Aifa Azman

Personal information
- Born: December 18, 2001 (age 24) Kedah, Malaysia
- Height: 5 ft 3.8 in (162 cm)
- Weight: 116 lb (53 kg)

Sport
- Country: Malaysia
- Handedness: Right handed
- Turned pro: 2014
- Coached by: Andrew Cross
- Retired: Active
- Racquet used: Dunlop
- Highest ranking: 21 (November 2022)
- Current ranking: 39 (14 July 2025)

Medal record
Women's squash
Representing Malaysia
World Team Championships
| Bronze medal – third place | 2022 Cairo | Team |
| Bronze medal – third place | 2024 Hong Kong | Team |
Commonwealth Games
| Bronze medal – third place | 2022 Birmingham | Women's doubles |
Asian Games
| Gold medal – first place | 2022 Hangzhou | Team |
| Silver medal – second place | 2022 Hangzhou | Mixed doubles |
| Bronze medal – third place | 2018 Jakarta-Palembang | Team |

= Aifa Azman =

Malaysian squash player (born 2001)

Aifa Azman (born 18 December 2001) is a Malaysian professional squash player. In November 2022, she achieved her career-high ranking of World No. 21. She was ranked world No. 35, as of September 2024.

== Career ==
Azman won the 2018 Malaysian Squash Tour II and 2021 Malaysian Open Squash Championships professional tournaments. She became the youngest Malaysian Winner on the PSA Tour.
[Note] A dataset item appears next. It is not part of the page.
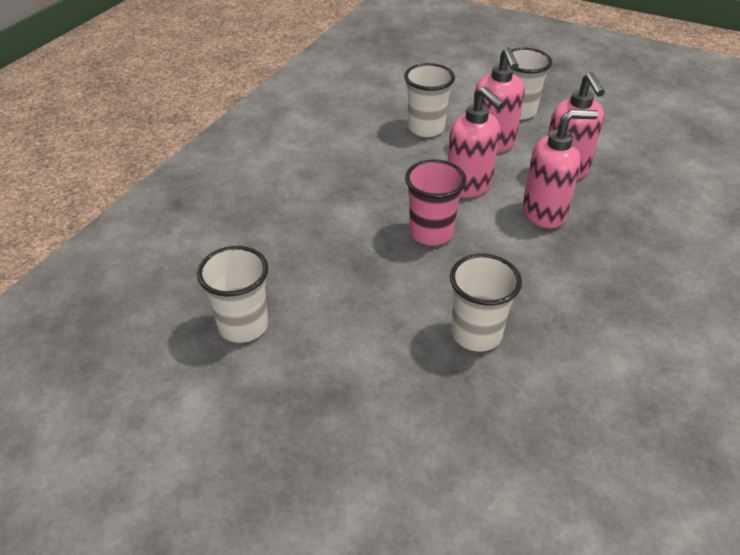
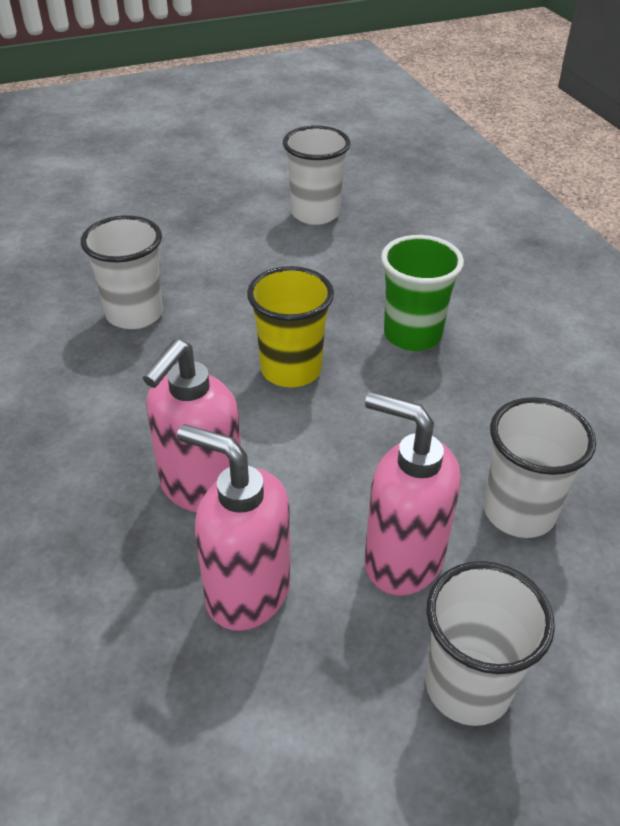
camera: 130 degrees right, 0 degrees up
pink cup [405,159,466,246] -> yellow cup [247,266,334,387]
pink soap dispenser [447,86,505,198] -> none
none -> green cup [381,235,464,351]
She also competed at the 2018 Commonwealth Games which was also her maiden Commonwealth Games appearance.

In 2022, she won a bronze at the 2022 Women's World Team Squash Championships.

After a first round exit at the 2024 PSA Women's World Squash Championship in May, Azman helped Malaysia win another bronze medal at the December 2024 Women's World Team Squash Championships.